- 597 Okunma
- 0 Yorum
- 1 Beğeni
ÎTİRÂZIM VAR
Bazı günleri özelleştirerek değerlerimizi koruma altına alma ihtiyacında oluşumuz insan fıtratının gerektirdiği bir durum olmalı.
Nitekim Rabbimizde, bizi koruma altına almak için din kavramını özel gün ve mekânlarla sabitlemiş.
Haram aylar, mübârek geceler, mübârek mekânlar gibi olgularla Rabbimiz, bizi korumaya almakla beraber, insanlığa günlerin ve mekanların özelleştirilebileceği konusunu da öğretmiş.
Zâten özelleştirdiğimiz günlerin mantığa ve ahlâka uyan kısımları İslâm inancı ile de birebir örtüşür.
Meselâ; Anneler günü, Babalar günü, Yeşilay haftası, Hastalıklarla mücâdele günleri gibi…
Hatta evlilik yıl dönümü bile, eşe bir teşekkür ve gönül alma ve Rabbe şükür amacında olursa güzeldir. Hem doğum günü, doğduğumuz yani insan olarak yaratıldığımız için bir şükür ve teşekkür mahiyetinde olursa ve dinimiz çerçevesinde kutlanırsa yine dinimize muhalif olmaz.

• Metni Keşfedin:
- A) Lütfen özel günler üzerine yazıda "Haram aylar, mübârek" sözlerini içeren kelimelerle açılıp "konusunu da öğretmiş." ile kapanan kısmı aynen yeniden yazın.
- B) Özel günler üzerine yazıyı kaldığı yerden sürdürün.
Aşağıdaki listenin özel günler üzerine yazıyla bir ilgisi yoktur.

• Sağlanan Girdiler:
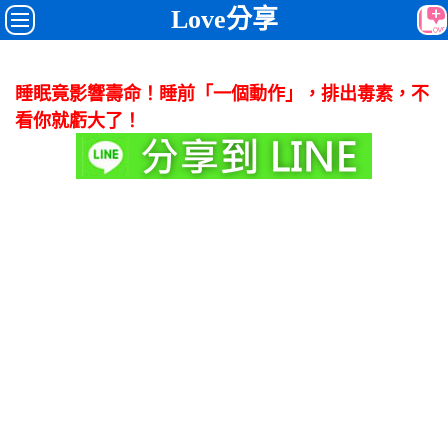
Love分享
睡眠竟影響壽命！睡前「一個動作」，排出毒素，不
看你就虧大了！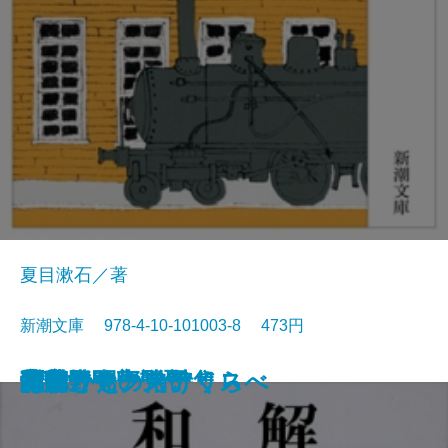
夏目漱石／著
新潮文庫 978-4-10-101003-8 473円
猟銃・闘牛
ヴェルレーヌ詩集
草枕
斜陽
高村光太郎詩集
歌行燈・高野聖
土
真実一路
老妓抄
坊っちゃん
和解
ヰタ・セクスアリス
出家とその弟子
にごりえ・たけくらべ
武蔵野
白痴
青年
雁
それから
門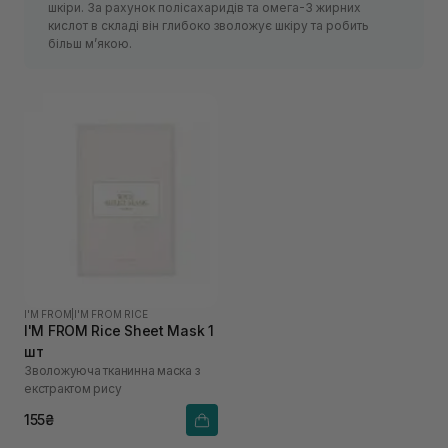
шкіри. За рахунок полісахаридів та омега-3 жирних
кислот в складі він глибоко зволожує шкіру та робить
більш м’якою.
I'M FROM
|
I'M FROM RICE
I'M FROM Rice Sheet Mask 1
шт
Зволожуюча тканинна маска з
екстрактом рису
155₴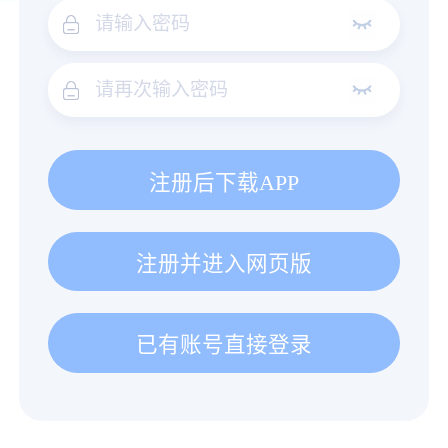
注册后下载APP
注册并进入网页版
已有账号直接登录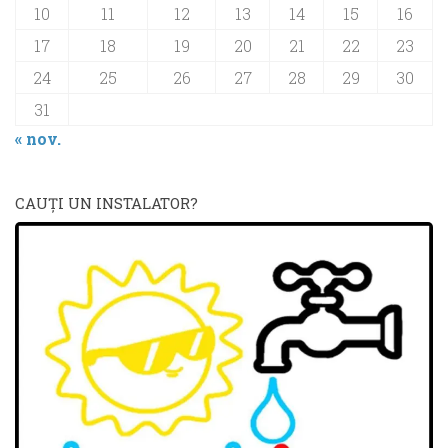
10
11
12
13
14
15
16
17
18
19
20
21
22
23
24
25
26
27
28
29
30
31
« nov.
CAUŢI UN INSTALATOR?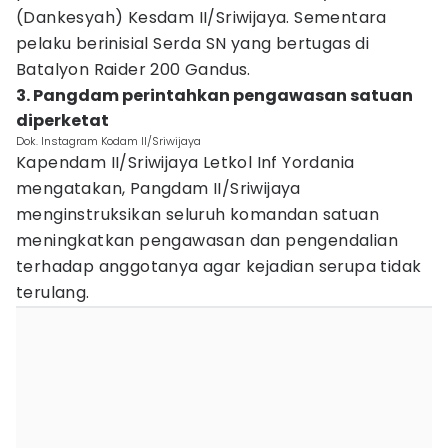
(Dankesyah) Kesdam II/Sriwijaya. Sementara
pelaku berinisial Serda SN yang bertugas di
Batalyon Raider 200 Gandus.
3. Pangdam perintahkan pengawasan satuan
diperketat
Dok. Instagram Kodam II/Sriwijaya
Kapendam II/Sriwijaya Letkol Inf Yordania
mengatakan, Pangdam II/Sriwijaya
menginstruksikan seluruh komandan satuan
meningkatkan pengawasan dan pengendalian
terhadap anggotanya agar kejadian serupa tidak
terulang.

• Görevlere Göre Cevaplar:
- A)
Haram aylar, mübârek geceler, mübârek mekânlar gibi olgularla Rabbimiz, bizi korumaya almakla beraber, insanlığa günlerin ve mekanların özelleştirilebileceği konusunu da öğretmiş.

- B)
Tabi, Teoma’nın dediği gibi: ”bu gün benim doğum günüm, hem sarhoşum hem hastayım, bir bar taburesinin altında babamın öldüğü yaştayım” durumunda olmadıkça…
Yâni böyle ölümlere hem vicdanımız hem inancımız râzı olmuyor. Her insanın insanca yaşama hakkı var, bazıları para kazanacak, bazıları ideoloji oluşturacak diye neslimizin sarhoş olup kendini jiletlemesine, yavaş yavaş sefil hâle getirilip yok edilmesine bir destekte biz veremeyiz değil mi?
Ne yapabiliriz demeyin en azından kadere itiraz edene kadar, artık biraz da düzene itiraz edebiliriz.
Çünkü; dinimizin temel prensipleri de ana/babaya saygı ve merhamet duymayı, insanlara ve bütün canlılara âdil ve merhametli davranmayı ve sağlığa önem verip tedâvi gerektiren durumlarda tedâvi olmayı ve var olmanın bir şükür sebebi olduğunu öğretir.
Ancak şöyle de bir durum var ki, oburluk çağına girmiş gibi bütün değerleri sindirmeden hızla tüketiyoruz ve bunun sonucu olarak şımarık, asılsız günlerde özel günler olarak hayatımızın literatürüne hızla girdi ve giriyor.
Bir toplumun özelleştirilmiş günlerine, o toplumun dini ekseninin dışından bakmak doğru bir bakış açısı olmaz.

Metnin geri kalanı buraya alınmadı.